У Вероники внутри все оборвалось.
- Какой паром? На этой дороге нет никакого парома, - она уже не могла молчать, тревога достигла решающей стадии. - Куда ты меня везешь?
- В Москву, - ответил Герман, в его голосе послышалась сильные усталость и горечь. - Ты не доверяешь мне?
- Как я могу доверять тебе, ты даже не взглянул на меня ни разу за всю дорогу, как-будто скрываешь что-то. А год назад ты исчез без предупреждения, бросил меня, даже не подумав, каково мне будет.
Герман не обернулся и на этот раз.
- Ты считаешь, что я бросил тебя?
Вероника, несмотря на страх, почти что захлебнулась возмущением.
- А как еще это назвать?
- На самом деле, я не бросал тебя. Ты просто не все помнишь.
- Я все помню прекрасно, - у Вероники выступили слезы.
- Расскажи мне, как прошел тот день, когда ты видела меня в последний раз?
- Зачем? Ты разве сам не помнишь?
- Воспоминания людей об одном и том же могут очень отличаться. Расскажи. Хотя бы потому, что мне приятно будет об этом послушать.
Просьба была нелепая. Но Вероника согласилась.
- Ты в тот день пришел ко мне в библиотеку, чтобы вернуть книгу, которую ты брал. Это были пьесы Теннеси Уильямса. А потом ты проводил меня до дома.
- О чем мы говорили?
- Кажется, о фильмах Жана Кокто. Я была очарована тем, что ты можешь говорить о таких вещах. Ни с кем в моем окружении никогда не было так интересно.
- А потом?
- Потом ты просил меня уехать с тобой. И мы договорились встретится завтра.
- А что было потом?
- Назавтра ты не пришел.
- Нет, что было еще в этот же день?
- Я вернулась домой, и мой муж устроил мне отвратительную сцену ревности. Он кричал и угрожал. Он всегда был грубым и жестким, я знала об этом. Но со мной он всегда вел себя ласково. А теперь, словно передо мной был другой человек, не тот, с кем я жила все эти годы.

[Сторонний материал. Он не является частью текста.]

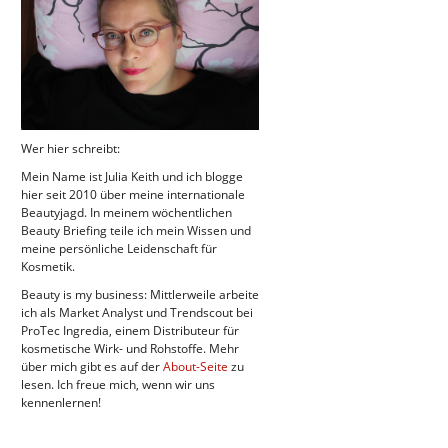
Wer hier schreibt:
Mein Name ist Julia Keith und ich blogge
hier seit 2010 über meine internationale
Beautyjagd. In meinem wöchentlichen
Beauty Briefing teile ich mein Wissen und
meine persönliche Leidenschaft für
Kosmetik.
Beauty is my business: Mittlerweile arbeite
ich als Market Analyst und Trendscout bei
ProTec Ingredia, einem Distributeur für
kosmetische Wirk- und Rohstoffe. Mehr
über mich gibt es auf der
About-Seite
zu
lesen. Ich freue mich, wenn wir uns
kennenlernen!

Голос Вероники дрожал. Она почти забыла об этом кошмарном разговоре, довольная тем, что история с ее коротким романом с такой легкостью канула в небытие. Но теперь она стала вспоминать отвратительные подробности, гадкие грубые слова, которые кидал ей муж, его перекошенное лицо, табельный пистолет, который он выхватил в конце.

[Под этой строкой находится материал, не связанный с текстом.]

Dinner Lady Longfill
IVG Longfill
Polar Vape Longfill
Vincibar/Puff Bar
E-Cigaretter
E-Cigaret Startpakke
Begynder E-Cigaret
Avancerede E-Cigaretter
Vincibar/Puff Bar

- Представляешь, он угрожал убить меня, - волнуясь продолжала она уже без побуждений со стороны, - размахивал оружием, был не в себе. А я стояла, не в силах вымолвить и слово, было так страшно и в то же время гадко. И казалось, что это дурной сон, но он никогда не кончится. А потом прозвучал выстрел и …

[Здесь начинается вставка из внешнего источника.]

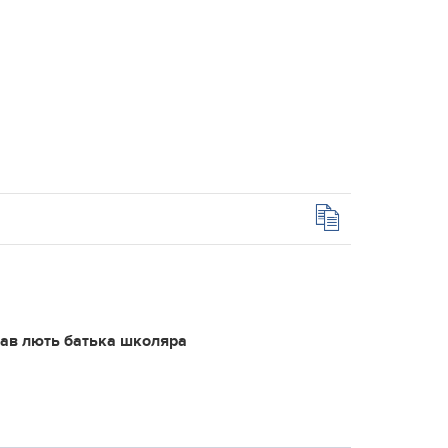
кав лють батька школяра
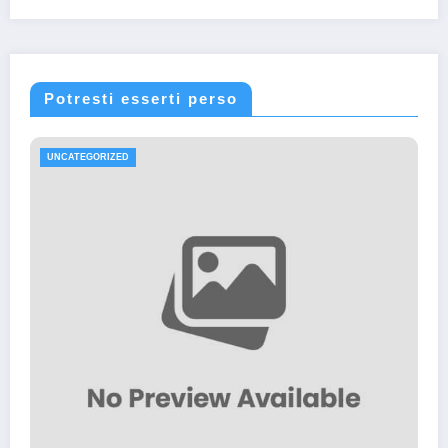
Potresti esserti perso
UNCATEGORIZED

Она замолчала в ужасе. Как она могла об этом забыть? Хлопок выстрела и резкая боль, а потом… Что было потом?
Молчал и Герман. Он все так же сидел спиной к ней. Тишина была долгой и гнетущей.
- Я умерла? - спросила Вероника наконец.
- Да, - ответ прозвучал кратким приговором, без пояснений и утешений.
- И куда мы едем?
- Обратно, в мир живых.
- Но разве так можно?
- Иногда можно. Во все века были ключи, которые могли распахнуть двери подземного царства.
- Какие ключи?
- Любовь. Любовь и музыка.
Паром мягко стукнулся о берег. Сумрачная фигура в рубке приветственно вскинула руку, будто выражая свое уважение героям повторяющейся из века в век истории. Машина на минимальной скорости въехала на платформу.
Черные холодные воды Реки глухо бились о борт парома.